# [Description of the task]
Looking at the entries underneath, work out how many lines contain "gmail". Write only that number.
= = = = =
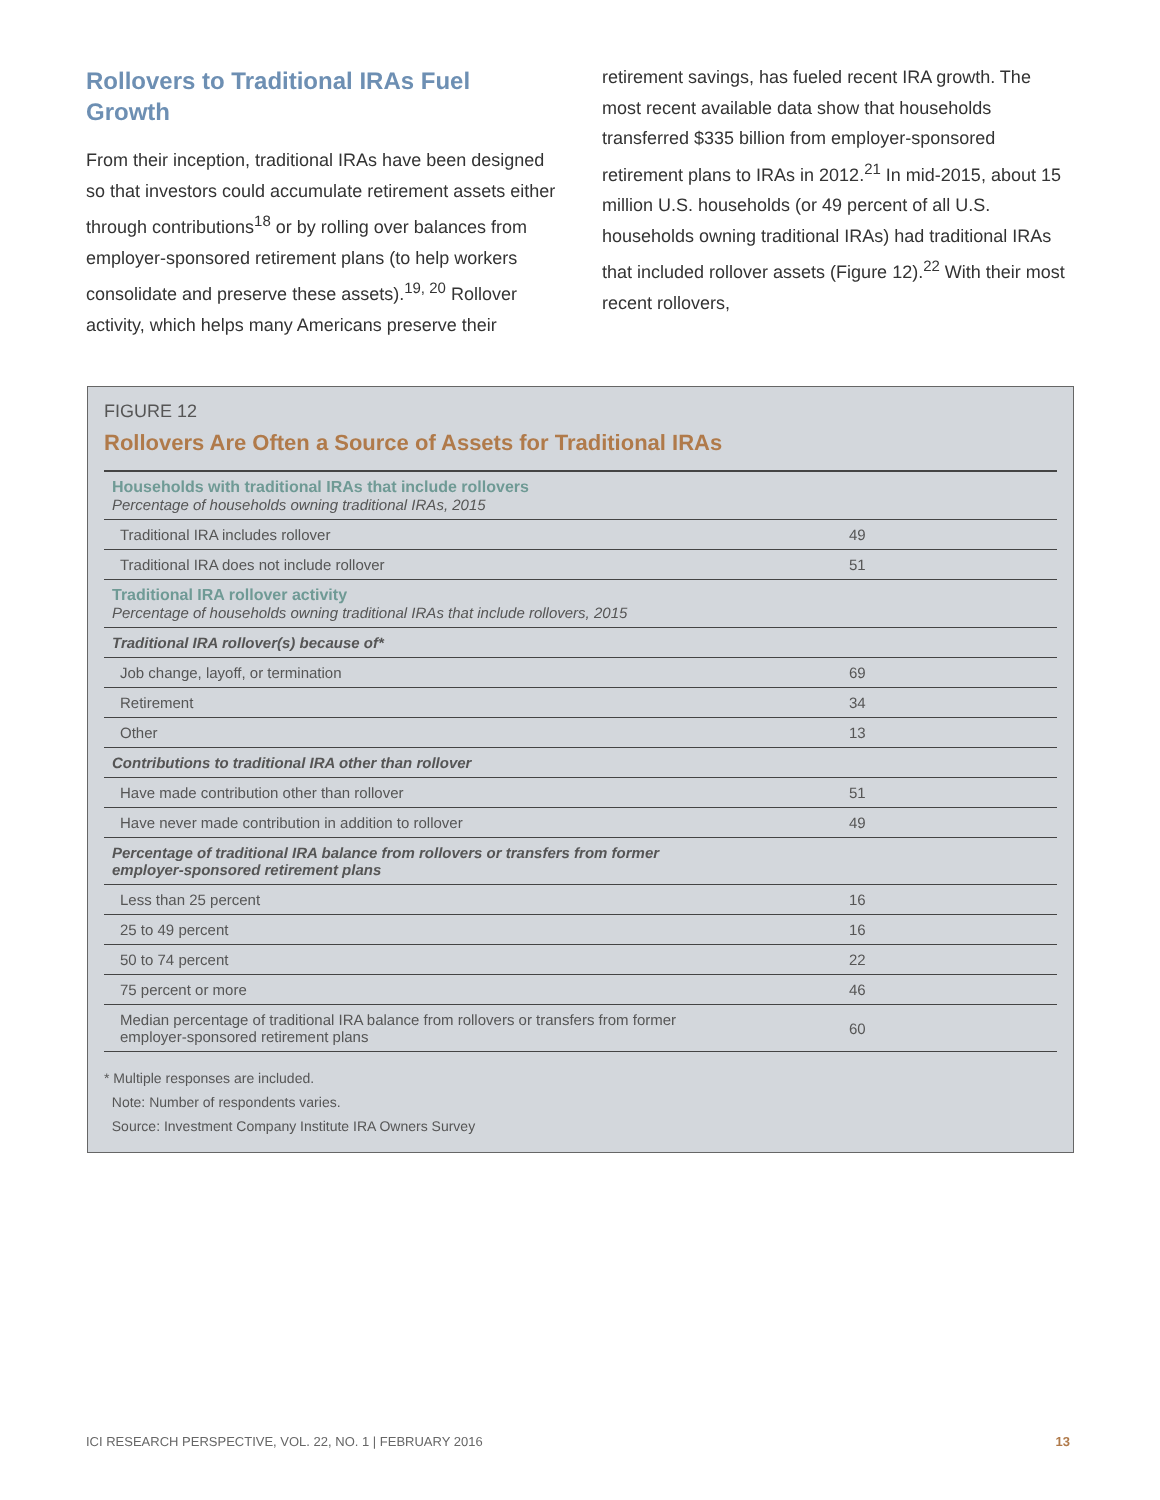Rollovers to Traditional IRAs Fuel Growth
From their inception, traditional IRAs have been designed so that investors could accumulate retirement assets either through contributions<sup>18</sup> or by rolling over balances from employer-sponsored retirement plans (to help workers consolidate and preserve these assets).<sup>19, 20</sup> Rollover activity, which helps many Americans preserve their
retirement savings, has fueled recent IRA growth. The most recent available data show that households transferred $335 billion from employer-sponsored retirement plans to IRAs in 2012.<sup>21</sup> In mid-2015, about 15 million U.S. households (or 49 percent of all U.S. households owning traditional IRAs) had traditional IRAs that included rollover assets (Figure 12).<sup>22</sup> With their most recent rollovers,
FIGURE 12
Rollovers Are Often a Source of Assets for Traditional IRAs
| Households with traditional IRAs that include rollovers Percentage of households owning traditional IRAs, 2015 | |
| Traditional IRA includes rollover | 49 |
| Traditional IRA does not include rollover | 51 |
| Traditional IRA rollover activity Percentage of households owning traditional IRAs that include rollovers, 2015 | |
| Traditional IRA rollover(s) because of* | |
| Job change, layoff, or termination | 69 |
| Retirement | 34 |
| Other | 13 |
| Contributions to traditional IRA other than rollover | |
| Have made contribution other than rollover | 51 |
| Have never made contribution in addition to rollover | 49 |
| Percentage of traditional IRA balance from rollovers or transfers from former employer-sponsored retirement plans | |
| Less than 25 percent | 16 |
| 25 to 49 percent | 16 |
| 50 to 74 percent | 22 |
| 75 percent or more | 46 |
| Median percentage of traditional IRA balance from rollovers or transfers from former employer-sponsored retirement plans | 60 |
* Multiple responses are included.
Note: Number of respondents varies.
Source: Investment Company Institute IRA Owners Survey
ICI RESEARCH PERSPECTIVE, VOL. 22, NO. 1 | FEBRUARY 2016 13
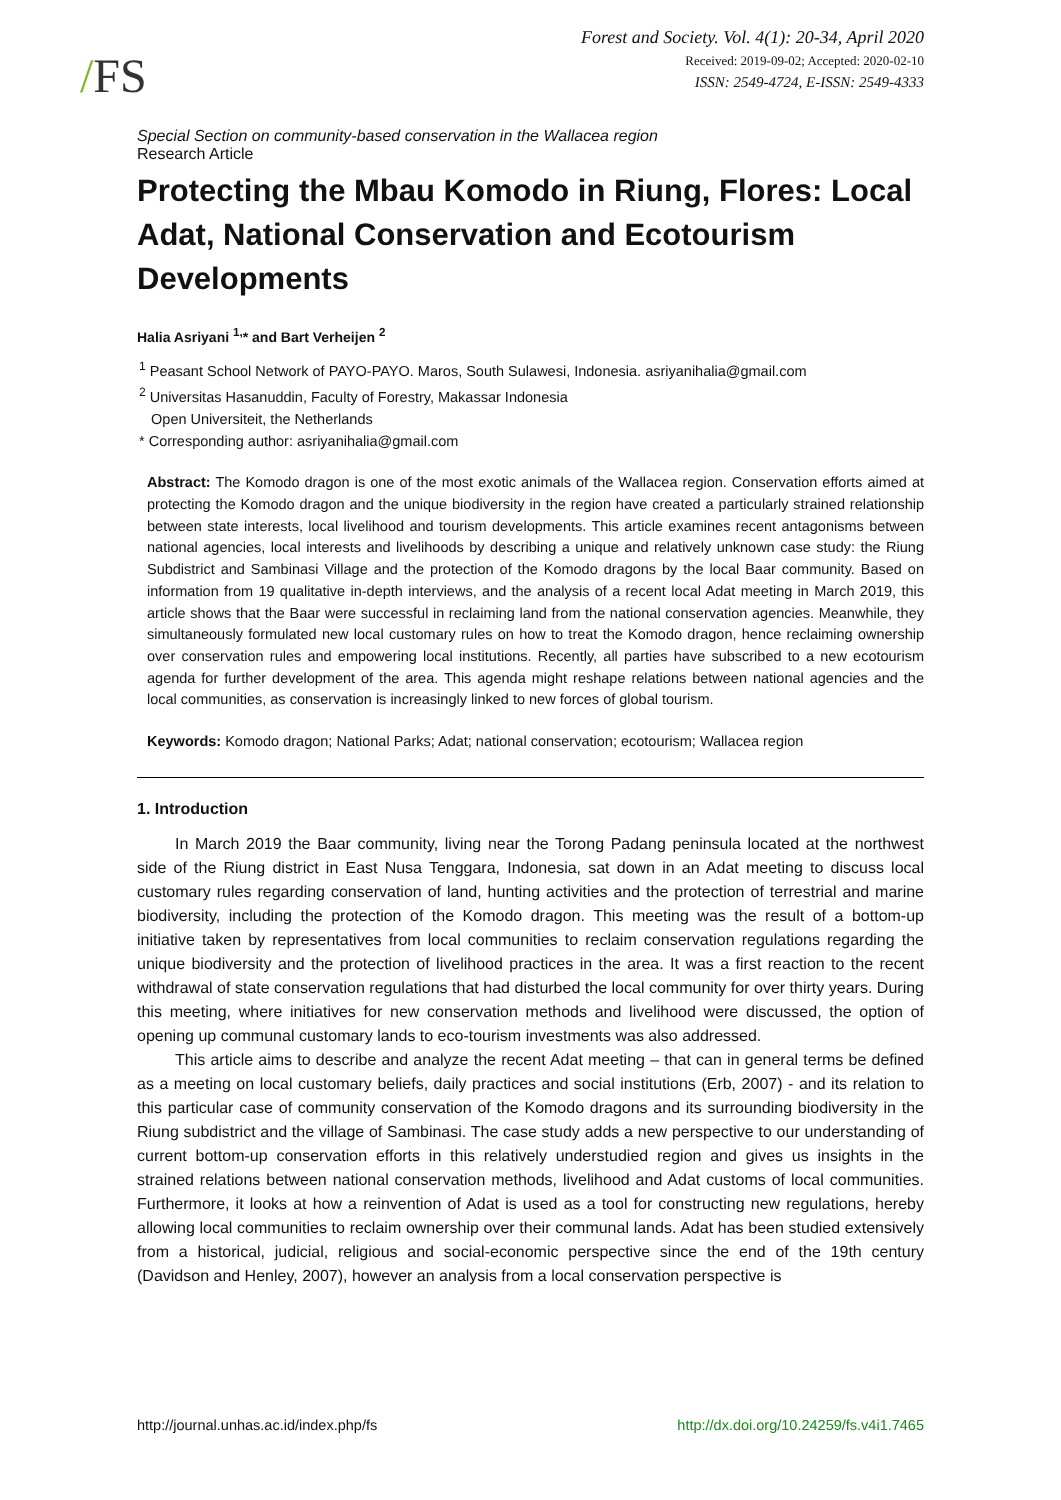/FS
Forest and Society. Vol. 4(1): 20-34, April 2020
Received: 2019-09-02; Accepted: 2020-02-10
ISSN: 2549-4724, E-ISSN: 2549-4333
Special Section on community-based conservation in the Wallacea region
Research Article
Protecting the Mbau Komodo in Riung, Flores: Local Adat, National Conservation and Ecotourism Developments
Halia Asriyani <sup>1,</sup>* and Bart Verheijen <sup>2</sup>
<sup>1</sup> Peasant School Network of PAYO-PAYO. Maros, South Sulawesi, Indonesia. asriyanihalia@gmail.com
<sup>2</sup> Universitas Hasanuddin, Faculty of Forestry, Makassar Indonesia
Open Universiteit, the Netherlands
* Corresponding author: asriyanihalia@gmail.com
Abstract: The Komodo dragon is one of the most exotic animals of the Wallacea region. Conservation efforts aimed at protecting the Komodo dragon and the unique biodiversity in the region have created a particularly strained relationship between state interests, local livelihood and tourism developments. This article examines recent antagonisms between national agencies, local interests and livelihoods by describing a unique and relatively unknown case study: the Riung Subdistrict and Sambinasi Village and the protection of the Komodo dragons by the local Baar community. Based on information from 19 qualitative in-depth interviews, and the analysis of a recent local Adat meeting in March 2019, this article shows that the Baar were successful in reclaiming land from the national conservation agencies. Meanwhile, they simultaneously formulated new local customary rules on how to treat the Komodo dragon, hence reclaiming ownership over conservation rules and empowering local institutions. Recently, all parties have subscribed to a new ecotourism agenda for further development of the area. This agenda might reshape relations between national agencies and the local communities, as conservation is increasingly linked to new forces of global tourism.
Keywords: Komodo dragon; National Parks; Adat; national conservation; ecotourism; Wallacea region
1. Introduction
In March 2019 the Baar community, living near the Torong Padang peninsula located at the northwest side of the Riung district in East Nusa Tenggara, Indonesia, sat down in an Adat meeting to discuss local customary rules regarding conservation of land, hunting activities and the protection of terrestrial and marine biodiversity, including the protection of the Komodo dragon. This meeting was the result of a bottom-up initiative taken by representatives from local communities to reclaim conservation regulations regarding the unique biodiversity and the protection of livelihood practices in the area. It was a first reaction to the recent withdrawal of state conservation regulations that had disturbed the local community for over thirty years. During this meeting, where initiatives for new conservation methods and livelihood were discussed, the option of opening up communal customary lands to eco-tourism investments was also addressed.
This article aims to describe and analyze the recent Adat meeting – that can in general terms be defined as a meeting on local customary beliefs, daily practices and social institutions (Erb, 2007) - and its relation to this particular case of community conservation of the Komodo dragons and its surrounding biodiversity in the Riung subdistrict and the village of Sambinasi. The case study adds a new perspective to our understanding of current bottom-up conservation efforts in this relatively understudied region and gives us insights in the strained relations between national conservation methods, livelihood and Adat customs of local communities. Furthermore, it looks at how a reinvention of Adat is used as a tool for constructing new regulations, hereby allowing local communities to reclaim ownership over their communal lands. Adat has been studied extensively from a historical, judicial, religious and social-economic perspective since the end of the 19th century (Davidson and Henley, 2007), however an analysis from a local conservation perspective is
http://journal.unhas.ac.id/index.php/fs http://dx.doi.org/10.24259/fs.v4i1.7465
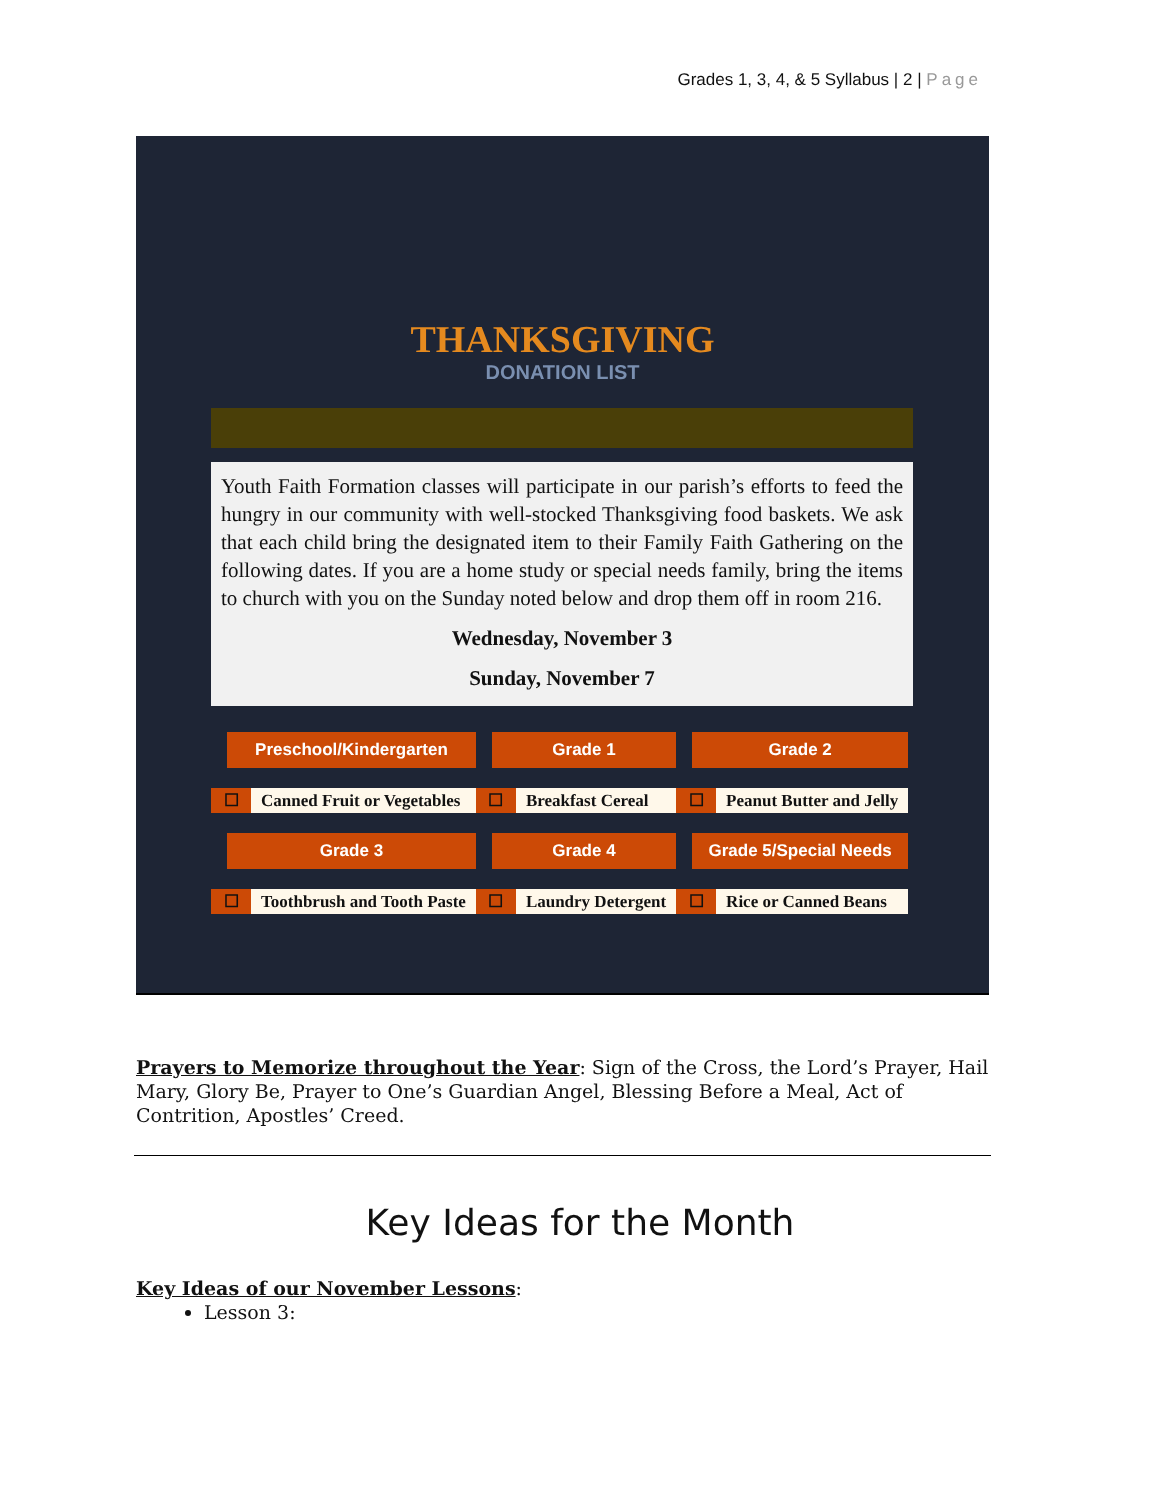Grades 1, 3, 4, & 5 Syllabus | 2 | Page
THANKSGIVING
DONATION LIST
Youth Faith Formation classes will participate in our parish’s efforts to feed the hungry in our community with well-stocked Thanksgiving food baskets. We ask that each child bring the designated item to their Family Faith Gathering on the following dates. If you are a home study or special needs family, bring the items to church with you on the Sunday noted below and drop them off in room 216.
Wednesday, November 3
Sunday, November 7
| Preschool/Kindergarten | | Grade 1 | | Grade 2 | |
| --- | --- | --- | --- | --- | --- |
| ☐ | Canned Fruit or Vegetables | ☐ | Breakfast Cereal | ☐ | Peanut Butter and Jelly |
| Grade 3 | | Grade 4 | | Grade 5/Special Needs | |
| ☐ | Toothbrush and Tooth Paste | ☐ | Laundry Detergent | ☐ | Rice or Canned Beans |
Prayers to Memorize throughout the Year: Sign of the Cross, the Lord’s Prayer, Hail Mary, Glory Be, Prayer to One’s Guardian Angel, Blessing Before a Meal, Act of Contrition, Apostles’ Creed.
Key Ideas for the Month
Key Ideas of our November Lessons:
Lesson 3:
= = = = =
# [Answer to this exercise]
2